# Stored data
══════
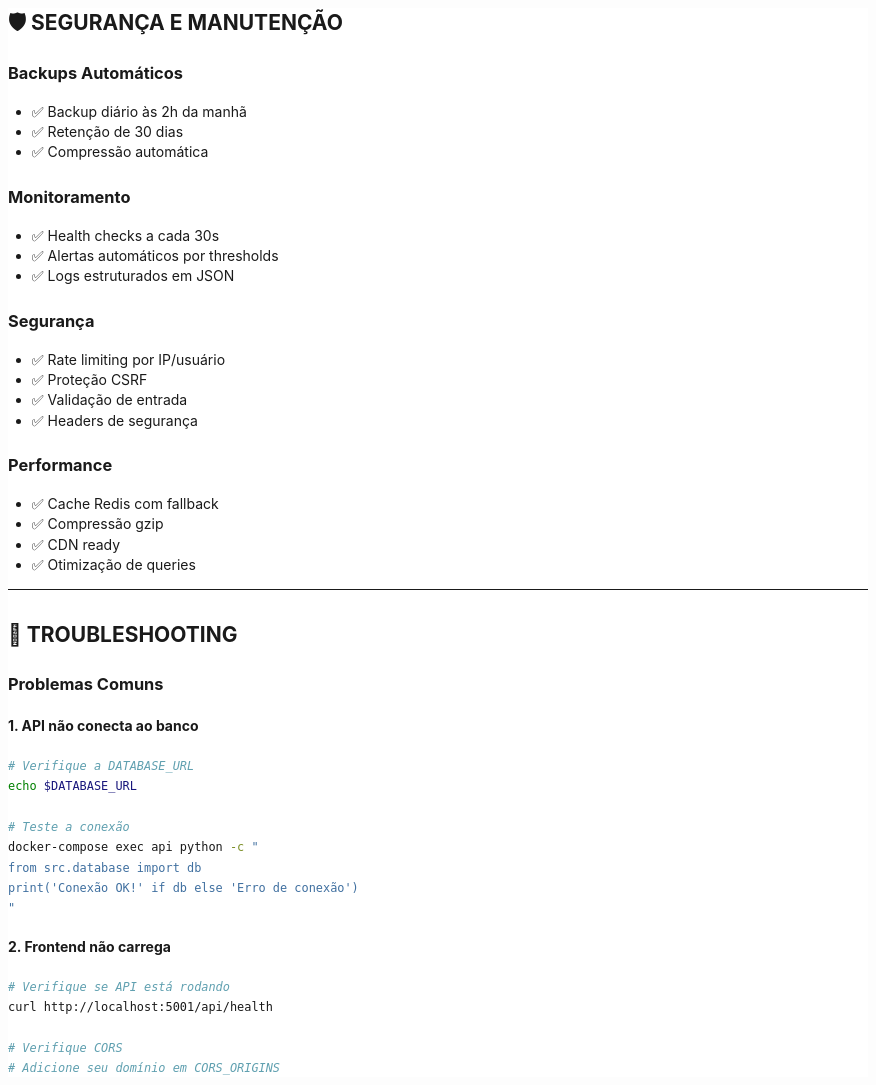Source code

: 
## 🛡️ **SEGURANÇA E MANUTENÇÃO**

### **Backups Automáticos**
- ✅ Backup diário às 2h da manhã
- ✅ Retenção de 30 dias
- ✅ Compressão automática

### **Monitoramento**
- ✅ Health checks a cada 30s
- ✅ Alertas automáticos por thresholds
- ✅ Logs estruturados em JSON

### **Segurança**
- ✅ Rate limiting por IP/usuário
- ✅ Proteção CSRF
- ✅ Validação de entrada
- ✅ Headers de segurança

### **Performance**
- ✅ Cache Redis com fallback
- ✅ Compressão gzip
- ✅ CDN ready
- ✅ Otimização de queries

---

## 🚨 **TROUBLESHOOTING**

### **Problemas Comuns**

#### **1. API não conecta ao banco**
```bash
# Verifique a DATABASE_URL
echo $DATABASE_URL

# Teste a conexão
docker-compose exec api python -c "
from src.database import db
print('Conexão OK!' if db else 'Erro de conexão')
"
```

#### **2. Frontend não carrega**
```bash
# Verifique se API está rodando
curl http://localhost:5001/api/health

# Verifique CORS
# Adicione seu domínio em CORS_ORIGINS
```
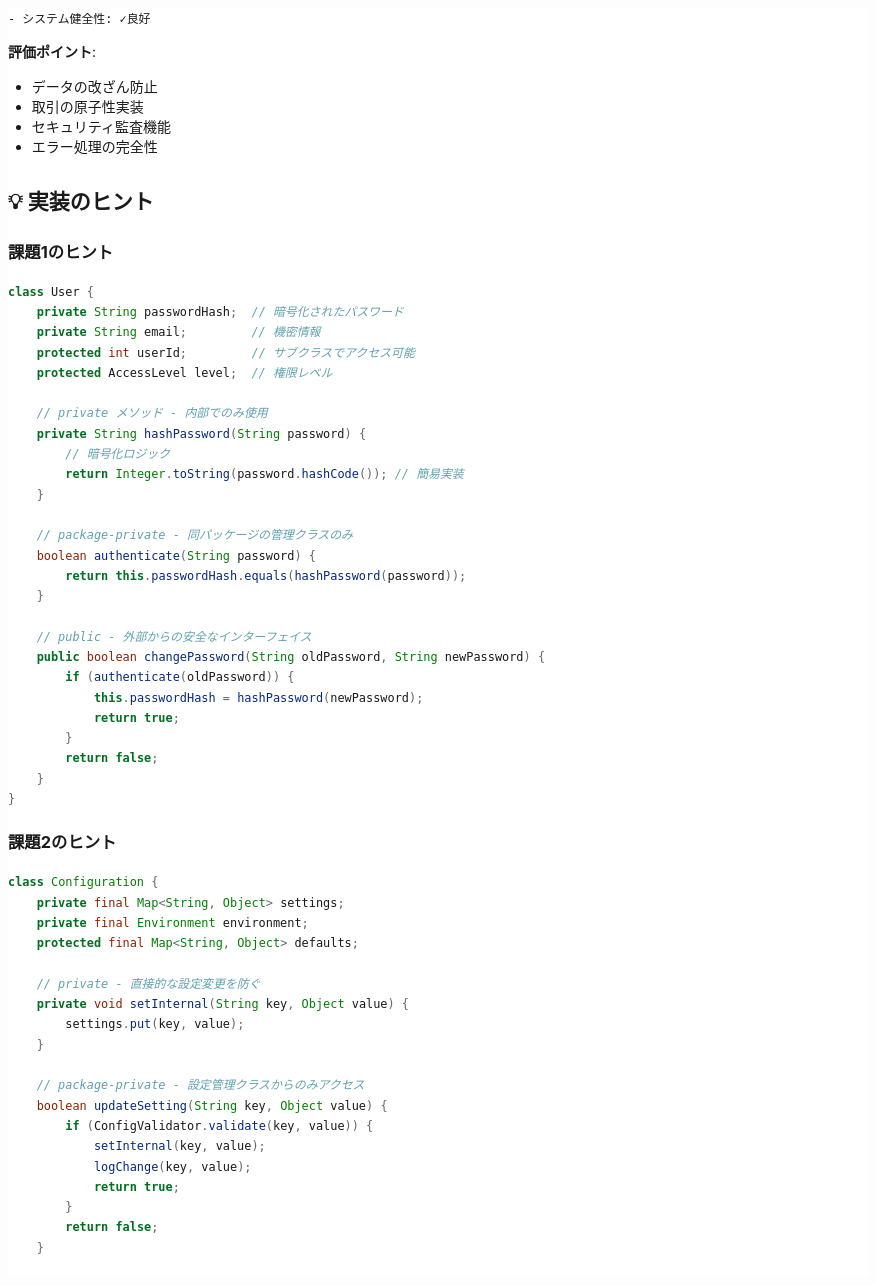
 ```
- システム健全性: ✓良好
```

**評価ポイント**:
- データの改ざん防止
- 取引の原子性実装
- セキュリティ監査機能
- エラー処理の完全性

## 💡 実装のヒント

### 課題1のヒント
```java
class User {
    private String passwordHash;  // 暗号化されたパスワード
    private String email;         // 機密情報
    protected int userId;         // サブクラスでアクセス可能
    protected AccessLevel level;  // 権限レベル
    
    // private メソッド - 内部でのみ使用
    private String hashPassword(String password) {
        // 暗号化ロジック
        return Integer.toString(password.hashCode()); // 簡易実装
    }
    
    // package-private - 同パッケージの管理クラスのみ
    boolean authenticate(String password) {
        return this.passwordHash.equals(hashPassword(password));
    }
    
    // public - 外部からの安全なインターフェイス
    public boolean changePassword(String oldPassword, String newPassword) {
        if (authenticate(oldPassword)) {
            this.passwordHash = hashPassword(newPassword);
            return true;
        }
        return false;
    }
}
```

### 課題2のヒント
```java
class Configuration {
    private final Map<String, Object> settings;
    private final Environment environment;
    protected final Map<String, Object> defaults;
    
    // private - 直接的な設定変更を防ぐ
    private void setInternal(String key, Object value) {
        settings.put(key, value);
    }
    
    // package-private - 設定管理クラスからのみアクセス
    boolean updateSetting(String key, Object value) {
        if (ConfigValidator.validate(key, value)) {
            setInternal(key, value);
            logChange(key, value);
            return true;
        }
        return false;
    }
    
```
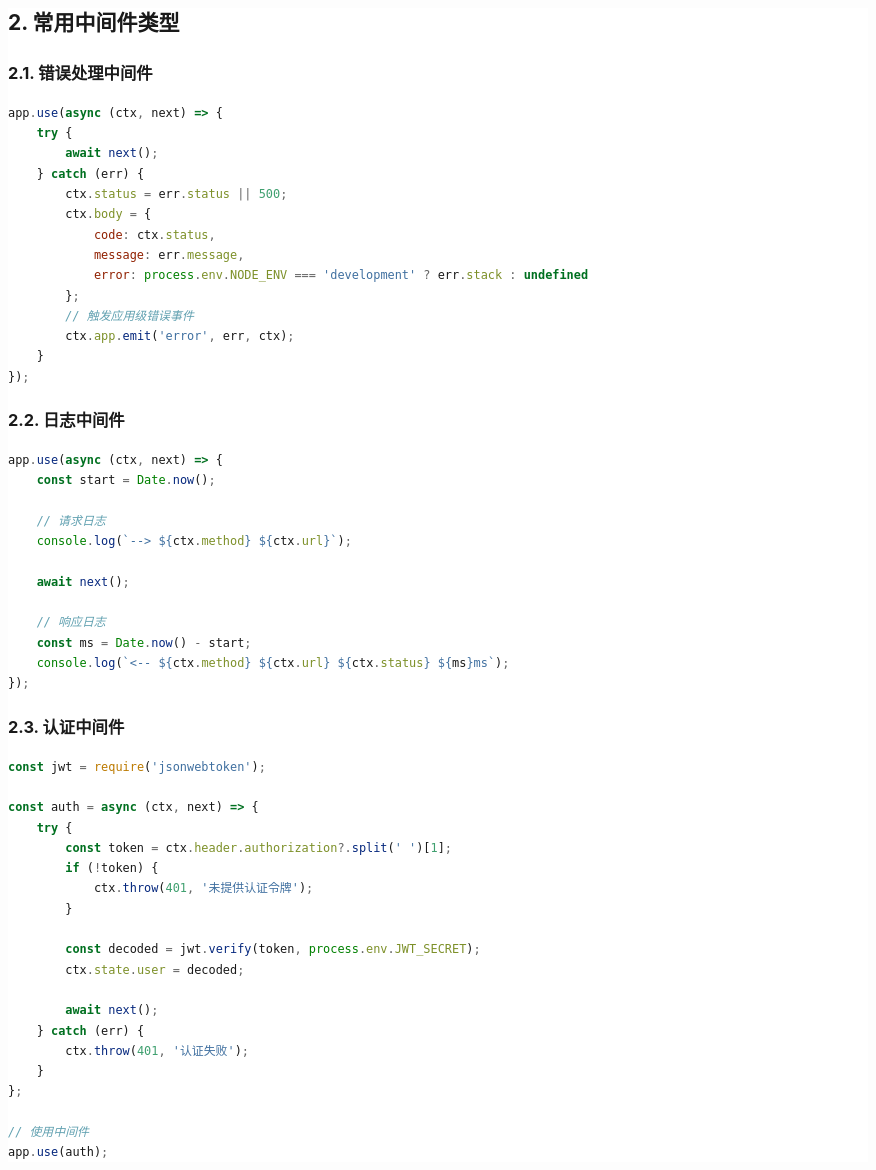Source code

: ## 2. 常用中间件类型

### 2.1. 错误处理中间件

```javascript
app.use(async (ctx, next) => {
    try {
        await next();
    } catch (err) {
        ctx.status = err.status || 500;
        ctx.body = {
            code: ctx.status,
            message: err.message,
            error: process.env.NODE_ENV === 'development' ? err.stack : undefined
        };
        // 触发应用级错误事件
        ctx.app.emit('error', err, ctx);
    }
});
```

### 2.2. 日志中间件

```javascript
app.use(async (ctx, next) => {
    const start = Date.now();
    
    // 请求日志
    console.log(`--> ${ctx.method} ${ctx.url}`);
    
    await next();
    
    // 响应日志
    const ms = Date.now() - start;
    console.log(`<-- ${ctx.method} ${ctx.url} ${ctx.status} ${ms}ms`);
});
```

### 2.3. 认证中间件

```javascript
const jwt = require('jsonwebtoken');

const auth = async (ctx, next) => {
    try {
        const token = ctx.header.authorization?.split(' ')[1];
        if (!token) {
            ctx.throw(401, '未提供认证令牌');
        }
        
        const decoded = jwt.verify(token, process.env.JWT_SECRET);
        ctx.state.user = decoded;
        
        await next();
    } catch (err) {
        ctx.throw(401, '认证失败');
    }
};

// 使用中间件
app.use(auth);
```
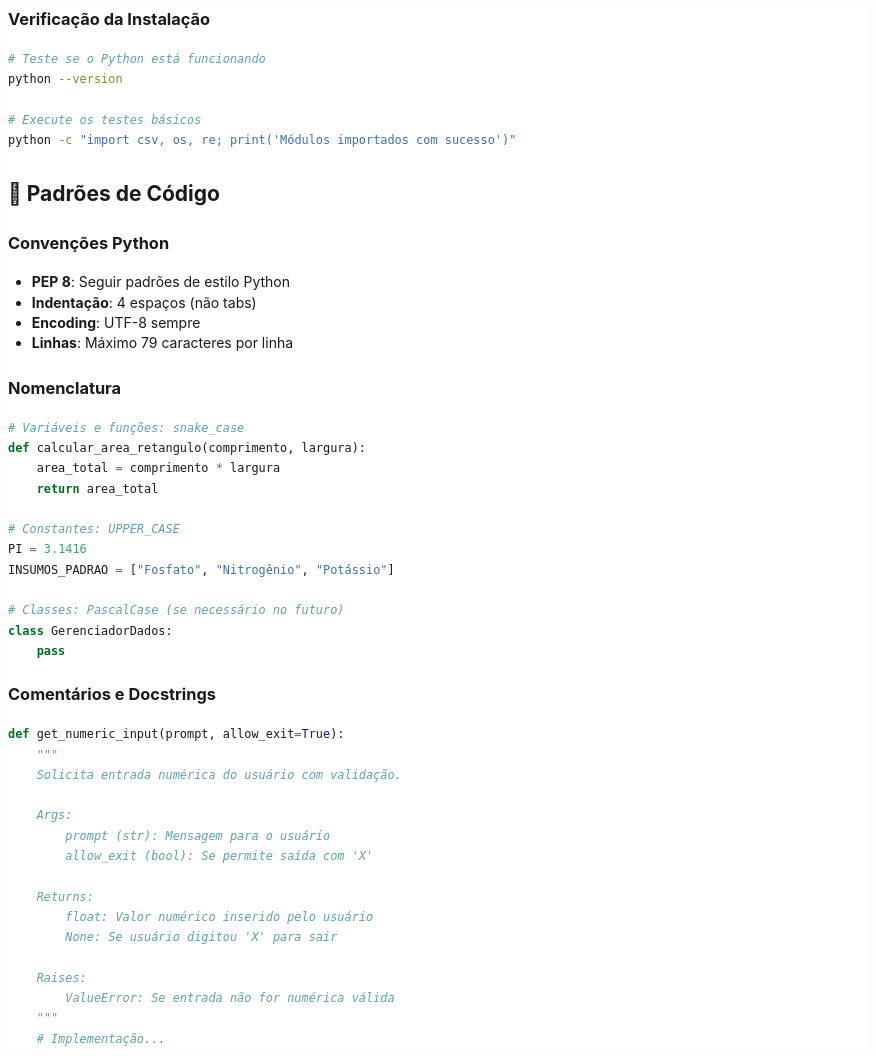 ### Verificação da Instalação
```bash
# Teste se o Python está funcionando
python --version

# Execute os testes básicos
python -c "import csv, os, re; print('Módulos importados com sucesso')"
```

## 📏 Padrões de Código

### Convenções Python
- **PEP 8**: Seguir padrões de estilo Python
- **Indentação**: 4 espaços (não tabs)
- **Encoding**: UTF-8 sempre
- **Linhas**: Máximo 79 caracteres por linha

### Nomenclatura
```python
# Variáveis e funções: snake_case
def calcular_area_retangulo(comprimento, largura):
    area_total = comprimento * largura
    return area_total

# Constantes: UPPER_CASE
PI = 3.1416
INSUMOS_PADRAO = ["Fosfato", "Nitrogênio", "Potássio"]

# Classes: PascalCase (se necessário no futuro)
class GerenciadorDados:
    pass
```

### Comentários e Docstrings
```python
def get_numeric_input(prompt, allow_exit=True):
    """
    Solicita entrada numérica do usuário com validação.
    
    Args:
        prompt (str): Mensagem para o usuário
        allow_exit (bool): Se permite saída com 'X'
    
    Returns:
        float: Valor numérico inserido pelo usuário
        None: Se usuário digitou 'X' para sair
    
    Raises:
        ValueError: Se entrada não for numérica válida
    """
    # Implementação...
```
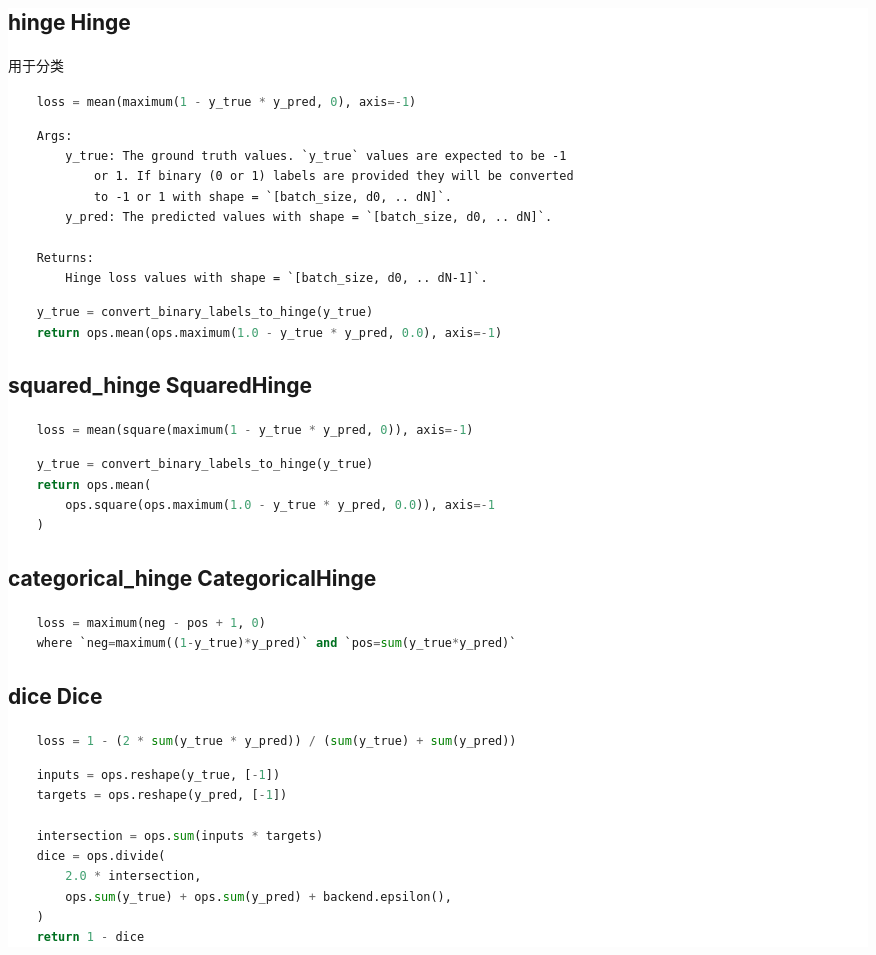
 ```python
```

## hinge Hinge
用于分类
```python
    loss = mean(maximum(1 - y_true * y_pred, 0), axis=-1)
```
```
    Args:
        y_true: The ground truth values. `y_true` values are expected to be -1
            or 1. If binary (0 or 1) labels are provided they will be converted
            to -1 or 1 with shape = `[batch_size, d0, .. dN]`.
        y_pred: The predicted values with shape = `[batch_size, d0, .. dN]`.

    Returns:
        Hinge loss values with shape = `[batch_size, d0, .. dN-1]`.
```
```python
    y_true = convert_binary_labels_to_hinge(y_true)
    return ops.mean(ops.maximum(1.0 - y_true * y_pred, 0.0), axis=-1)
```

## squared_hinge SquaredHinge
```python
    loss = mean(square(maximum(1 - y_true * y_pred, 0)), axis=-1)
```
```python
    y_true = convert_binary_labels_to_hinge(y_true)
    return ops.mean(
        ops.square(ops.maximum(1.0 - y_true * y_pred, 0.0)), axis=-1
    )
```
## categorical_hinge CategoricalHinge
```python
    loss = maximum(neg - pos + 1, 0)
    where `neg=maximum((1-y_true)*y_pred)` and `pos=sum(y_true*y_pred)`
```

## dice Dice
```python
    loss = 1 - (2 * sum(y_true * y_pred)) / (sum(y_true) + sum(y_pred))
```
```python
    inputs = ops.reshape(y_true, [-1])
    targets = ops.reshape(y_pred, [-1])

    intersection = ops.sum(inputs * targets)
    dice = ops.divide(
        2.0 * intersection,
        ops.sum(y_true) + ops.sum(y_pred) + backend.epsilon(),
    )
    return 1 - dice
```




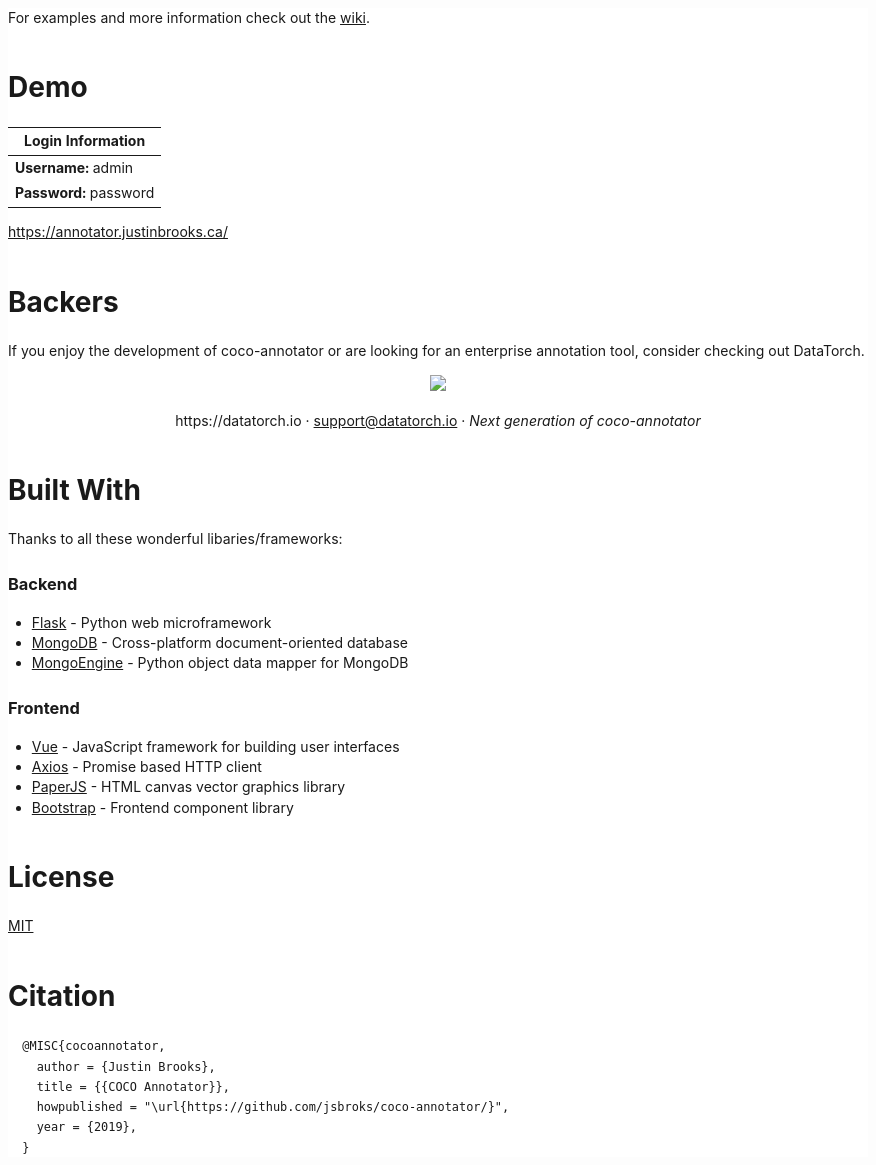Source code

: For examples and more information check out the [wiki](https://github.com/jsbroks/coco-annotator/wiki).

# Demo

| Login Information      |
| ---------------------- |
| **Username:** admin    |
| **Password:** password |

https://annotator.justinbrooks.ca/

# Backers

If you enjoy the development of coco-annotator or are looking for an enterprise annotation tool, consider checking out DataTorch.

<p align="center">
  <a href="https://datatorch.io">
    <img src="https://i.imgur.com/sOQ1s5F.png" width="250" />
  </a>
  <p align="center">
    https://datatorch.io · <a href="mailto:support@datatorch.io">support@datatorch.io</a> · <i>Next generation of coco-annotator</i>
   </p>
</p>

# Built With

Thanks to all these wonderful libaries/frameworks:

### Backend

- [Flask](http://flask.pocoo.org/) - Python web microframework
- [MongoDB](https://www.mongodb.com/) - Cross-platform document-oriented database
- [MongoEngine](http://mongoengine.org/) - Python object data mapper for MongoDB

### Frontend

- [Vue](https://vuejs.org/) - JavaScript framework for building user interfaces
- [Axios](https://github.com/axios/axios) - Promise based HTTP client
- [PaperJS](http://paperjs.org/) - HTML canvas vector graphics library
- [Bootstrap](https://getbootstrap.com/) - Frontend component library

# License

[MIT](https://tldrlegal.com/license/mit-license)

# Citation

```
  @MISC{cocoannotator,
    author = {Justin Brooks},
    title = {{COCO Annotator}},
    howpublished = "\url{https://github.com/jsbroks/coco-annotator/}",
    year = {2019},
  }
```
══════
# The task
Wherever a line contains the string "conexão", copy that line from the data.

# Task result
# Teste a conexão
print('Conexão OK!' if db else 'Erro de conexão')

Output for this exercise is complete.